August 7, 2018

Do gadgets make us smarter or dumber?


(Note: This column is from April 7, 2010, when I was on the front-side of 60.  Now that I’m on the backside of 60, my opinion on this subject hasn’t changed.)
     “Trust your car to the man with the Texaco star,” was the motto.  Even though I was just 12 years old, I had the star on my starched uniform, and that meant folks were expected to trust me, too, at Pope’s Texaco on U.S. 301 North in Jesup. 
     And bless Cora Pope’s heart, she didn’t need a computerized cash register to tell how much change she owed her customers.  One of my first training exercises was how to handle money.  And if I had substituted “no problem” for “you are welcome,” I would have been sent to scrub the restrooms, again and again, until I learned better manners.   
     Mrs. Pope handled money the old-fashioned way.  She counted it aloud into her patron’s hand.  And you never put his money into the drawer until he nodded or said, “That’s right.”  When’s the last time a sales clerk counted your money as he placed it into your hand? 
     Better yet, how many times are you handed change and a receipt while the clerk is talking over his shoulder to someone else or yakking on the phone?  No eye contact.  No thank you.  And Lord help you if the power blinks and the electronic cash register dies.  The simple money exchange becomes Mission Impossible. 
     Remember when the electronic calculator appeared?  In the early 1970s, we sold them in our office supply store for two or three hundred dollars.  Now you get them for free in the mail.  But ask someone to do a little figuring.  If he doesn’t have a calculator to do the thinking, you may never get the answer.  And he looks at you as if you just asked him to scale Mount Everest, barefoot.
     Back in the Pope’s Texaco era, did you ever listen to Gloria Strickland run an adding machine at Wayne State Bank?  A Gatlin gun couldn’t have fired any faster.
     Every generation gets a little more exposed to new technology and information, so we should be getting smarter, don’t you think?  Probably.  But when I ordered a dozen donuts, the counter person turned to her associate and asked, “Is 12 a dozen?”

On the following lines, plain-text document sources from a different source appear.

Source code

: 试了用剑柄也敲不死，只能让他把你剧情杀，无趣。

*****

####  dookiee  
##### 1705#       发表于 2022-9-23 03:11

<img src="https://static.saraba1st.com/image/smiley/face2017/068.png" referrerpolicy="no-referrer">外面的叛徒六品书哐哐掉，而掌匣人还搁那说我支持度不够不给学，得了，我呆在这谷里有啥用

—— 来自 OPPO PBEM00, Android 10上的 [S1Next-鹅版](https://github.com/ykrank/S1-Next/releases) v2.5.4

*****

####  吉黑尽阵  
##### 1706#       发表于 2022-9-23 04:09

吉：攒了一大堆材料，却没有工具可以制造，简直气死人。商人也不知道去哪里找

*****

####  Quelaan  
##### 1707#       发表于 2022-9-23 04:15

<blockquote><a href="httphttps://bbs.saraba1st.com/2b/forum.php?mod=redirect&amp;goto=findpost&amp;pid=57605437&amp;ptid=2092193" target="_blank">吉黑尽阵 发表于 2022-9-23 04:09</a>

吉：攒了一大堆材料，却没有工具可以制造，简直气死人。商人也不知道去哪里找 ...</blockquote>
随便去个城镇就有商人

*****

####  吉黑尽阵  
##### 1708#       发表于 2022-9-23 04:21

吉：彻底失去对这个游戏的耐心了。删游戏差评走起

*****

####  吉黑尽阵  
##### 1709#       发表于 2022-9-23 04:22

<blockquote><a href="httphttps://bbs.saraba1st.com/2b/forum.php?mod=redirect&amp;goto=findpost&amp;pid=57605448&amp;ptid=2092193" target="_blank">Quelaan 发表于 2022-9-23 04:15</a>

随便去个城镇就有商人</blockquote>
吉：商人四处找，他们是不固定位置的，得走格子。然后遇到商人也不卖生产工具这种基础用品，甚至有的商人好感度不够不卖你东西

     Have we gotten so dependent on gadgets that we can’t think for ourselves?
     I am a fan of Global Positioning Systems, but they aren’t perfect.  You still need to be savvy or you might get sent around your elbow to get to your backside.  With a GPS in my dashboard and one on my cell phone, I still don’t leave home without an assortment of maps.  The battery never fails on the paper directions.  But when was the last time you saw someone younger than 40 pull a map out of his glove box?
     I am not a Gadget Guy, but I work hard not to be too curmudgeonly.  That’s why I sample new stuff.  I read a few books, the Atlanta Journal-Constitution and the New York Times on my electronic reader, a Kindle.  I like the real thing better, but I’m game.
     Now, I’ve stepped into the deep waters of the technozone, experimenting with the latest touch-screen phone with enough applications to do everything except preach Cora Pope’s sermons on customer service.
     I’m not from the Nintendo Generation, so it takes me a while to grasp this gadgetry. That’s why one of my daily prayers is: “Lord, please give me patience…and I need it right now.”